### PROBLEM DESCRIPTION
Word for word, reproduce every record in the listing below.

### SOURCE DATA
--- START ---

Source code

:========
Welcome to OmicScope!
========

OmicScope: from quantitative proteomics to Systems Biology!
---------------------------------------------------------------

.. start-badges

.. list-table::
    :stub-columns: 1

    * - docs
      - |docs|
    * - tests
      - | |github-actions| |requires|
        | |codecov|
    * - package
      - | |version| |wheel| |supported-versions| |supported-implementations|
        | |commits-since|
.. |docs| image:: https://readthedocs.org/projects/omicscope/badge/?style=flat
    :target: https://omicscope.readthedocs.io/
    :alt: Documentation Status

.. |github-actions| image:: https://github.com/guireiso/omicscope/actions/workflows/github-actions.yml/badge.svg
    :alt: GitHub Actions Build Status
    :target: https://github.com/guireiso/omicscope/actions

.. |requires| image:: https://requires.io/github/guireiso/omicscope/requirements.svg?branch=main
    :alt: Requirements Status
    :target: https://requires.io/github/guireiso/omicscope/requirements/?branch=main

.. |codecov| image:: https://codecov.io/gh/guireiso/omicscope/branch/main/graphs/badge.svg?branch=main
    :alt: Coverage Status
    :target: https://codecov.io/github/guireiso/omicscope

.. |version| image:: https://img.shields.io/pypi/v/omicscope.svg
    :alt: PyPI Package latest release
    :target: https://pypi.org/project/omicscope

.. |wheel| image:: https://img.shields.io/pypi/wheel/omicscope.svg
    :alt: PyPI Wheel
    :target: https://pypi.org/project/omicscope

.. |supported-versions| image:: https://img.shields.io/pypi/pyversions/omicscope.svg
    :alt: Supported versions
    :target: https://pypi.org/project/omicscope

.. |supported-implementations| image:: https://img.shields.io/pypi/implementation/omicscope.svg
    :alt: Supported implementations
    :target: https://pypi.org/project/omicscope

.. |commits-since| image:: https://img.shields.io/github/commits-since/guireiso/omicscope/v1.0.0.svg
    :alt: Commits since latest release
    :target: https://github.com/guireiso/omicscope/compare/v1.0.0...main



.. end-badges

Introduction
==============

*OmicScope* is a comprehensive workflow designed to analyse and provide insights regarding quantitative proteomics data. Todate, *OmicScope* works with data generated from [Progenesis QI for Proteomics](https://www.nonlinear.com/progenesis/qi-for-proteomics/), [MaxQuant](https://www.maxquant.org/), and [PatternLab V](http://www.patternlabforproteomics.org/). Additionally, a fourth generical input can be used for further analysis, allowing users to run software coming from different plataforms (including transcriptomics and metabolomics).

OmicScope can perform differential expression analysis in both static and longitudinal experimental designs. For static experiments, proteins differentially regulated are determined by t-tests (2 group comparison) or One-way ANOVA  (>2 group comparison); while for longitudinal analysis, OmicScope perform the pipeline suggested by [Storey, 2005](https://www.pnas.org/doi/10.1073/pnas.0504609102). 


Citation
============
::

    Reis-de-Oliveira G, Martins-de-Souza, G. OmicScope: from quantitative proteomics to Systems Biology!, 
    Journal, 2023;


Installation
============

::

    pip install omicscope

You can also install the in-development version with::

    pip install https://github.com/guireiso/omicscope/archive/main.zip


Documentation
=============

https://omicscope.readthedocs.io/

--- END ---

### RESULT OF THIS TASK
Source code

:========
Welcome to OmicScope!
========

OmicScope: from quantitative proteomics to Systems Biology!
---------------------------------------------------------------

.. start-badges

.. list-table::
    :stub-columns: 1

    * - docs
      - |docs|
    * - tests
      - | |github-actions| |requires|
        | |codecov|
    * - package
      - | |version| |wheel| |supported-versions| |supported-implementations|
        | |commits-since|
.. |docs| image:: https://readthedocs.org/projects/omicscope/badge/?style=flat
    :target: https://omicscope.readthedocs.io/
    :alt: Documentation Status

.. |github-actions| image:: https://github.com/guireiso/omicscope/actions/workflows/github-actions.yml/badge.svg
    :alt: GitHub Actions Build Status
    :target: https://github.com/guireiso/omicscope/actions

.. |requires| image:: https://requires.io/github/guireiso/omicscope/requirements.svg?branch=main
    :alt: Requirements Status
    :target: https://requires.io/github/guireiso/omicscope/requirements/?branch=main

.. |codecov| image:: https://codecov.io/gh/guireiso/omicscope/branch/main/graphs/badge.svg?branch=main
    :alt: Coverage Status
    :target: https://codecov.io/github/guireiso/omicscope

.. |version| image:: https://img.shields.io/pypi/v/omicscope.svg
    :alt: PyPI Package latest release
    :target: https://pypi.org/project/omicscope

.. |wheel| image:: https://img.shields.io/pypi/wheel/omicscope.svg
    :alt: PyPI Wheel
    :target: https://pypi.org/project/omicscope

.. |supported-versions| image:: https://img.shields.io/pypi/pyversions/omicscope.svg
    :alt: Supported versions
    :target: https://pypi.org/project/omicscope

.. |supported-implementations| image:: https://img.shields.io/pypi/implementation/omicscope.svg
    :alt: Supported implementations
    :target: https://pypi.org/project/omicscope

.. |commits-since| image:: https://img.shields.io/github/commits-since/guireiso/omicscope/v1.0.0.svg
    :alt: Commits since latest release
    :target: https://github.com/guireiso/omicscope/compare/v1.0.0...main



.. end-badges

Introduction
==============

*OmicScope* is a comprehensive workflow designed to analyse and provide insights regarding quantitative proteomics data. Todate, *OmicScope* works with data generated from [Progenesis QI for Proteomics](https://www.nonlinear.com/progenesis/qi-for-proteomics/), [MaxQuant](https://www.maxquant.org/), and [PatternLab V](http://www.patternlabforproteomics.org/). Additionally, a fourth generical input can be used for further analysis, allowing users to run software coming from different plataforms (including transcriptomics and metabolomics).

OmicScope can perform differential expression analysis in both static and longitudinal experimental designs. For static experiments, proteins differentially regulated are determined by t-tests (2 group comparison) or One-way ANOVA  (>2 group comparison); while for longitudinal analysis, OmicScope perform the pipeline suggested by [Storey, 2005](https://www.pnas.org/doi/10.1073/pnas.0504609102). 


Citation
============
::

    Reis-de-Oliveira G, Martins-de-Souza, G. OmicScope: from quantitative proteomics to Systems Biology!, 
    Journal, 2023;


Installation
============

::

    pip install omicscope

You can also install the in-development version with::

    pip install https://github.com/guireiso/omicscope/archive/main.zip


Documentation
=============

https://omicscope.readthedocs.io/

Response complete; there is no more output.